* [Data section]

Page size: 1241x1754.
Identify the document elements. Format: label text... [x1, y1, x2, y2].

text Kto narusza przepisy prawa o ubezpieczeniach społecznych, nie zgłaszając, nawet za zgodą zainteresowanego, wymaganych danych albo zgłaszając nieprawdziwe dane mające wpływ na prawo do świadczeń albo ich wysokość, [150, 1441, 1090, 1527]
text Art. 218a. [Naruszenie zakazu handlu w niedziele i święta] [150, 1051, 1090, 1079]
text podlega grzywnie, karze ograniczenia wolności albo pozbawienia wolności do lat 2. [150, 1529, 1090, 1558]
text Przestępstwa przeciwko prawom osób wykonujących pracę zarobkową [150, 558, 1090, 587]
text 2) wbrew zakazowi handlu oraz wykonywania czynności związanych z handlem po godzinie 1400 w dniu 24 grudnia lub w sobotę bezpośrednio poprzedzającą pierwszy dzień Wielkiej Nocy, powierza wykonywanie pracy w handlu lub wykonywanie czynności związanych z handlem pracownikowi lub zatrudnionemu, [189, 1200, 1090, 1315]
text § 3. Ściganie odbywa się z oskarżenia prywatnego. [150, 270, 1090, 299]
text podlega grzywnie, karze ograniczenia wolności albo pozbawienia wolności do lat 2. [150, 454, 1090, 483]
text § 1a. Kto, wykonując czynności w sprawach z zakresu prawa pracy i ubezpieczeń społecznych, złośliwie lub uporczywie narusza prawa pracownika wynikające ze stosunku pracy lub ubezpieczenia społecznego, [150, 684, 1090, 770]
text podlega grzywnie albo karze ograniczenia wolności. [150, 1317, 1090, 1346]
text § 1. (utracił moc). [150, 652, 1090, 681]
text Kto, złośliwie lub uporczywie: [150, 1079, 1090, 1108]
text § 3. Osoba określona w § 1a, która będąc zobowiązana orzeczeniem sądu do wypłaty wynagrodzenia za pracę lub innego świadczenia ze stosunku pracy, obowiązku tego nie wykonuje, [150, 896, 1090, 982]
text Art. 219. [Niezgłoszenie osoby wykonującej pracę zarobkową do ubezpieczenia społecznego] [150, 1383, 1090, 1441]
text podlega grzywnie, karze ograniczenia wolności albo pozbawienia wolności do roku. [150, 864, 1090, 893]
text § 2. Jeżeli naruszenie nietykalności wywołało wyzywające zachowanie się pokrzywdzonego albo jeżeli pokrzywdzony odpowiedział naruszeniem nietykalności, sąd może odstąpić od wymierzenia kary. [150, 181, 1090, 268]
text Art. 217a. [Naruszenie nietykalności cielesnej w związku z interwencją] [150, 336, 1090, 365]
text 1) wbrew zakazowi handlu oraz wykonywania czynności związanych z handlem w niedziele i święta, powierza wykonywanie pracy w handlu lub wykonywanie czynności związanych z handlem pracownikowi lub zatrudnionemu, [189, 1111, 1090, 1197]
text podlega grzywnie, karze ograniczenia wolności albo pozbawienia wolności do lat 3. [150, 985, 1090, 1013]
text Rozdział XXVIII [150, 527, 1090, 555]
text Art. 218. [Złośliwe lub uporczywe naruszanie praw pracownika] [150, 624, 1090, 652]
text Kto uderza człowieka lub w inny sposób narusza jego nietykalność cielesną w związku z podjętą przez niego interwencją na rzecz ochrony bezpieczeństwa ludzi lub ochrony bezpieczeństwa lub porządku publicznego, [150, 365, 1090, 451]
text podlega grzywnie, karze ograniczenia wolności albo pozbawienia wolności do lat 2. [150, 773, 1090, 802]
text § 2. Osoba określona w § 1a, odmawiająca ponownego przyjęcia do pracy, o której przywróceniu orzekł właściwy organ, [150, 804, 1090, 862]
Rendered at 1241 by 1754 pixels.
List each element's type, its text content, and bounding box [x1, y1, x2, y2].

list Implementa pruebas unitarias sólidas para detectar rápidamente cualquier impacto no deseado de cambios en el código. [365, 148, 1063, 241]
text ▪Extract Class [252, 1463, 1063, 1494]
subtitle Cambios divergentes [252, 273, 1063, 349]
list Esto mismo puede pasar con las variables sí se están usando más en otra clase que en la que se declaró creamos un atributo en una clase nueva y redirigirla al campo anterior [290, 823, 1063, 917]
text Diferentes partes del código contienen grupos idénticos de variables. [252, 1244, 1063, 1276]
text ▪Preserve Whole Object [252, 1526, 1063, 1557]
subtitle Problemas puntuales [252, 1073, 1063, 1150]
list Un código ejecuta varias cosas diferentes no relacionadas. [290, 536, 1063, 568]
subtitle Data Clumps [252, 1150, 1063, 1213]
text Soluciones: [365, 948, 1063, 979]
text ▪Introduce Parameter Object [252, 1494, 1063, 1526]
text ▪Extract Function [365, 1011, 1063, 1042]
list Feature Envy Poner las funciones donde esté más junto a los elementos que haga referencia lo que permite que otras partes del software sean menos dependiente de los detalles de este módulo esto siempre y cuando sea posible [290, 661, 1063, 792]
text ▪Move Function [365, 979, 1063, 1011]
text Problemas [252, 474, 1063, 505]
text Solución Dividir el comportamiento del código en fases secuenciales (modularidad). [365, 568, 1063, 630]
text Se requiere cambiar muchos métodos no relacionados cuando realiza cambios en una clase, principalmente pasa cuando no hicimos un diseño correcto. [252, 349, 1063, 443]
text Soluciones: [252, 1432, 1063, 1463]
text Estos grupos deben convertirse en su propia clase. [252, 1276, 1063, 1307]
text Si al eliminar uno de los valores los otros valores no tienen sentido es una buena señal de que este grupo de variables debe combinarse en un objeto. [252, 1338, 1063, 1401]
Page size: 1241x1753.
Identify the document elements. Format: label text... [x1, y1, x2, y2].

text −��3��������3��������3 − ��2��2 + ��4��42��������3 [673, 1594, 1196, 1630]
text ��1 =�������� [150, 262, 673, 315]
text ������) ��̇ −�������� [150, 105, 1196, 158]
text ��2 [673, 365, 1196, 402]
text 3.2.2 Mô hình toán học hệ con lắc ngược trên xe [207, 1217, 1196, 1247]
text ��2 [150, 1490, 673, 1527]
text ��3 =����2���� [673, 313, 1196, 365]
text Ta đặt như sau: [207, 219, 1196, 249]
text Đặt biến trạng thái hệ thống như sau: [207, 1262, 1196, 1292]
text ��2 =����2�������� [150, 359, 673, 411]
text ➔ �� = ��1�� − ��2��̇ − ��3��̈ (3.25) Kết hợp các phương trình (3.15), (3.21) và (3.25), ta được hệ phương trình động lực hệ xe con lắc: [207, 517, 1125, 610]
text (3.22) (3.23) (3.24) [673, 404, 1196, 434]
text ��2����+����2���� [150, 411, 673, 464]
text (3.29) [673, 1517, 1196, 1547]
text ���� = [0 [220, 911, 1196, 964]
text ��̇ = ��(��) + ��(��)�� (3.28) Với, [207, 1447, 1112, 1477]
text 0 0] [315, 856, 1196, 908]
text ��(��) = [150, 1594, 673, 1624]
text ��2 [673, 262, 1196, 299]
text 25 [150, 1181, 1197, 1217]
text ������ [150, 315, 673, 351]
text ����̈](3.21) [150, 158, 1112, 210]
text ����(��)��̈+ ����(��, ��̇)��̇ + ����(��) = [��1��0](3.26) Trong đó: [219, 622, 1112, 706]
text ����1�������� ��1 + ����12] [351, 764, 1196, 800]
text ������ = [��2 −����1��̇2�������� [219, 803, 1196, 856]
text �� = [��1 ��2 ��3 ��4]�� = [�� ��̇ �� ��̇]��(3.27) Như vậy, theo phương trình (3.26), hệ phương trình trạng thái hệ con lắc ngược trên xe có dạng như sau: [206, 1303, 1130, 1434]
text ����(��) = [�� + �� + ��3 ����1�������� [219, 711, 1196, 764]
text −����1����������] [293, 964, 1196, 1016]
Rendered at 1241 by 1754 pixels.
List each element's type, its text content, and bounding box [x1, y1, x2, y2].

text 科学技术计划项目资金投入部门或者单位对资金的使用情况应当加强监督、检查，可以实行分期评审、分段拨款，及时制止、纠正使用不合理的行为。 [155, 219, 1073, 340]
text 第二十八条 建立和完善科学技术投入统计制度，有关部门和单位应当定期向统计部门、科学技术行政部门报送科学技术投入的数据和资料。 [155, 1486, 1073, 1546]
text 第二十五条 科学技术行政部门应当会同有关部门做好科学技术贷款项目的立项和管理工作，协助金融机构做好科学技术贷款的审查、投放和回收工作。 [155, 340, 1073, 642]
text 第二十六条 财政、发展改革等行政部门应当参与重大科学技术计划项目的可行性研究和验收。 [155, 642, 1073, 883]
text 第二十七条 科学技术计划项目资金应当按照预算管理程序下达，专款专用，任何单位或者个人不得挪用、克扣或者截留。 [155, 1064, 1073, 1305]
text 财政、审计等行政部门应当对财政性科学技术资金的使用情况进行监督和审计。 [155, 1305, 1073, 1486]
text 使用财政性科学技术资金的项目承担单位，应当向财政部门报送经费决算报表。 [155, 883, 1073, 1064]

* [Task prompt] Copy, from the lines above, each one that holds "pozbawienia".

* [Answer section]
text podlega grzywnie, karze ograniczenia wolności albo pozbawienia wolności do lat 2. [150, 1529, 1090, 1558]
text podlega grzywnie, karze ograniczenia wolności albo pozbawienia wolności do lat 2. [150, 454, 1090, 483]
text podlega grzywnie, karze ograniczenia wolności albo pozbawienia wolności do roku. [150, 864, 1090, 893]
text podlega grzywnie, karze ograniczenia wolności albo pozbawienia wolności do lat 3. [150, 985, 1090, 1013]
text podlega grzywnie, karze ograniczenia wolności albo pozbawienia wolności do lat 2. [150, 773, 1090, 802]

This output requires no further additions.